──────── Источник ────────
Все это кружится, извивается, подчиняясь очертаниям берегов. И все это вместе есть Олонец.
Как же все-таки называть его – Оло́нец или Олоне́ц?
Поэт Северянин рифмовал когда-то «Олонца» и «Солнца», но полного доверия к нему у меня не было. Чего не сделают поэты ради звучания стиха!
Олончане же ударяли по-всякому – и так, и эдак.
Брожу по городу, вглядываюсь в лица. Как будто ищу кого-то. Стою на мосту – над Олонкой или Мегрегой? Еще не знаю. Просто стою и смотрю вокруг. Берега отражаются в воде. Школьники идут по деревянному мосту, по деревянным мосткам. Девочки-карелочки, круглолицые, скуластые, с одинаковыми вздернутыми носами. И русские девушки. Их прямые, по последней «западной» моде, не заплетенные в косы русые волосы падают до плеч, не придавая им ничего западного, а только подчеркивая иконописность. Удивительно, как в некоторых краях сохранился, не исчез этот древний прекрасный женский лик!..
──────── Строки данных ────────
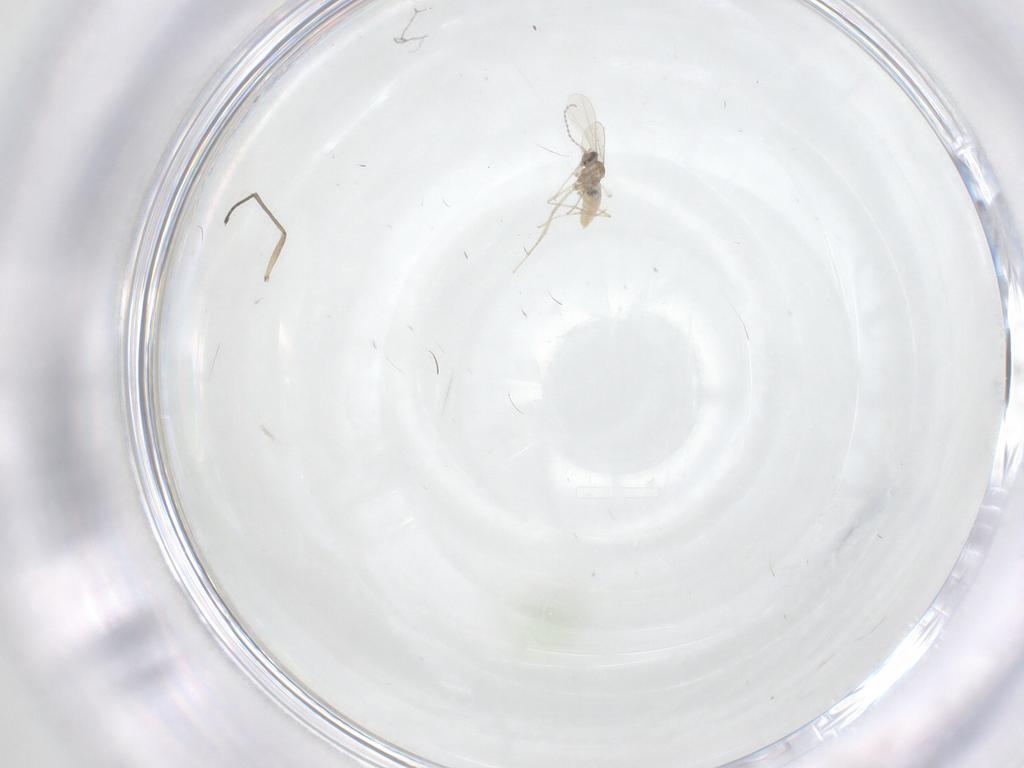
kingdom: Animalia
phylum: Arthropoda
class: Insecta
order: Diptera
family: Cecidomyiidae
────────
→ Письменное задание:
Какой поэт, согласно тексту об Олонце, рифмовал «Олонца» и «Солнца»? Отвечайте, опираясь только на текст.

→ Результат:
Поэт Северянин.